Le temps du soin… un temps archaïque ?

L’accélération du temps vécu est un fait quasiment établi pour les individus des sociétés modernes. Les sources de cette accélération sont à trouver dans l’accélération des moyens techniques de communication. Or nous atteignons les limites de la communication qui sont celles du temps de la production de la pensée c’est à dire le temps de production d’un sens et celui de son acquisition.

« Normalement, donc, ce temps de la pensée est inaliénable. Et pourtant, il est. aliéné. Le monde moderne a développé des systèmes de communication tels qu’ils contraignent les hommes à se comporter comme si la nécessité du temps de la pensée était vaincue comme l’est celle du temps de codage, du transfert et du décodage. L’accélération des processus physiques de la communication est tellement admirable que l’on, voudrait qu’elle s’étende à ceux au cours desquels le sens est produit ou acquis. » (Gobert, 1981).

Or, « l’homme moderne se comporte comme s’il avait vaincu le temps (…), l ‘homme oublie l’importance du temps jusqu’à traiter celui de son être comme celui d’un objet. » (ibid.)

Le temps du soin est aussi celui d’une communication. Un temps qui nécessite plusieurs étapes, celui (1) de la  compréhension du phénomène observé, ce qui passe par un ensemble de canaux sensitifs, visuels, olfactifs ( les infirmiers baignent dans un univers de signes pluriels et riches dont ils se servent pour « diagnostiquer » une situation); (2) un temps de reformulation en et de sélection de l’information et de hiérarchisation et (3) un temps de revalidation, et de choix, puis (4) un temps d’action et de restitution de l’information.

Or les informations ne sont pas données définitivement et elles ne peuvent être réduites à une série de signes évidents et conscientisés dans des recueils de données définitivement établis. Si les protocoles ou les outils de traçabilité donnent un chemin tout tracé à l’information, le temps de leur élaboration et la mise en situation de ces informations nécessitent un TEMPS irréductible de traitement et de production.

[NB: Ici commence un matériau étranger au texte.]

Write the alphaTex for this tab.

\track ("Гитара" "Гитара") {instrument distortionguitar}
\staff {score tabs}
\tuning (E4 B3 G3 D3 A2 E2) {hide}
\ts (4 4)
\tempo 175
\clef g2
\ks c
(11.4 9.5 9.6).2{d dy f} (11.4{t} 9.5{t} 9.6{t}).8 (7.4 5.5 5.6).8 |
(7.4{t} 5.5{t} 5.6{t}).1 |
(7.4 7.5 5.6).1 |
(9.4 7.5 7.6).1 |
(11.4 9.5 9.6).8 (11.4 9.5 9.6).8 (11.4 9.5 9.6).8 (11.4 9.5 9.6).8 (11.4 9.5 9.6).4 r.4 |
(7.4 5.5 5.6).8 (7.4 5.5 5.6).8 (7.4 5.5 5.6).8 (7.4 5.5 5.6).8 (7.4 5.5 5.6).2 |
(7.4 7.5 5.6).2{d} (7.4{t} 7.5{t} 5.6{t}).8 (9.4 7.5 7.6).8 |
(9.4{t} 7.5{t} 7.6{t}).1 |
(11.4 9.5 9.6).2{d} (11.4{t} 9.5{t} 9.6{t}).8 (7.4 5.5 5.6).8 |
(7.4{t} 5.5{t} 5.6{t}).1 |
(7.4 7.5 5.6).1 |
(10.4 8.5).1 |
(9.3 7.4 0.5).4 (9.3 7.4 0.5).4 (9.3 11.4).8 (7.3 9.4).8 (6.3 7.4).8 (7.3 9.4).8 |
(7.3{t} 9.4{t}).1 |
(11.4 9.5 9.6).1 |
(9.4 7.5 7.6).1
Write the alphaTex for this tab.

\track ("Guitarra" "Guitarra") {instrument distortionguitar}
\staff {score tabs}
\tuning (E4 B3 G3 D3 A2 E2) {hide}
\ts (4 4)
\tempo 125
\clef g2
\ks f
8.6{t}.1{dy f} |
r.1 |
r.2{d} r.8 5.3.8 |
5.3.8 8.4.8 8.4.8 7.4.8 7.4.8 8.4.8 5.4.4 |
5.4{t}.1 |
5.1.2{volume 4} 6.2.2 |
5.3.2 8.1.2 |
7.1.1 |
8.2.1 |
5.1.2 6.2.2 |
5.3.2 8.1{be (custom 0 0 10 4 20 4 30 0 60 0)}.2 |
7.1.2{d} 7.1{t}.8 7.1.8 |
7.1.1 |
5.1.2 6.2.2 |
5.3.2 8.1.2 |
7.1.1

D’ou une « dialectique entre la dimension humaine (dont le sens) et la dimension mécaniste (codage/transfert) de la communication. » (ibid.)

Ainsi la constitution du pilulier peut être pris en exemple.

Il n’a que peu à voir avec le remplissage de petites cases par des médicaments. Il symbolise le temps. Ses petites cases définissent des espaces temporels MATIN MIDI SOIR qui sont variables d’un patient à l’autre c’est à dire que le découpage de la journée d’un patient donnée n’aura que peu à voir avec un autre patient. Et chaque séquence aura en plus une signification différente. Ainsi l’angoisse sera t’elle le soir ou bien la difficulté d’endormissement ou encore le médicament qui sédate sera t’il pris en fin de journée pour ne pas perturber une journée de travail, ou encore ces cases auront elles le mérite d’entrecouper une journée au temps infini qui s’étire sans limite, ni identité particulière, sans particularité.

Une patiente que je vois chaque jour pour son traitement me demande de noter le jour de la semaine sur un carton. Interrogation ? Je me demandais d’où cela pouvait provenir. Une  incapacité à retenir les dates, une distorsion du temps dû à la Psychose, un aspect  de troubles cognitifs qui se manifesteraient par une perte des liens logiques… Après réflexion, je crois pencher plutôt pour un vécu étiré du temps chez cette patiente, et le besoin de marquer par des repères réels, ce qui n’existe pas symboliquement en l’occurence des repères temporels. Le temps humain n’est pas infini. Cette patient a besoin de mettre dans le réel ce qu’elle ne peut produire symboliquement, un coup d’arrêt au temps comme le calendrier le fait pour l’individu ordinaire. Mais pour l’individu ordinaire, le calendrier est intérieur et celui accroché au mur vient montrer à quel point le temps est étendu au moins sur une année.  Alors que chez cette patiente, c’est l’inverse, le temps intérieur est infini et il faut un calendrier pour signifier qu’il est possible de s’arrêter et de vivre le jour dans la communauté temporelle commune.

Pour moi, le temps du soi, c’est un temps archaïque au sens où il est lié au temps humain, à la production de sens et non uniquement d’actes par le biais de données prédéfinies, réels, objectives et données d’emblée.

Et tout cela demande donc du temps… mais combien me direz vous ?

Ca je n’en sait rien.. si peut être… la valeur que l’on accorde à tout cela… !

 

 

 

 

 

 

 

 

SOURCE :

Gobert Philippe. Temps et communication. In: Communication et langages. N°48, 1er trimestre 1981. pp. 76-82.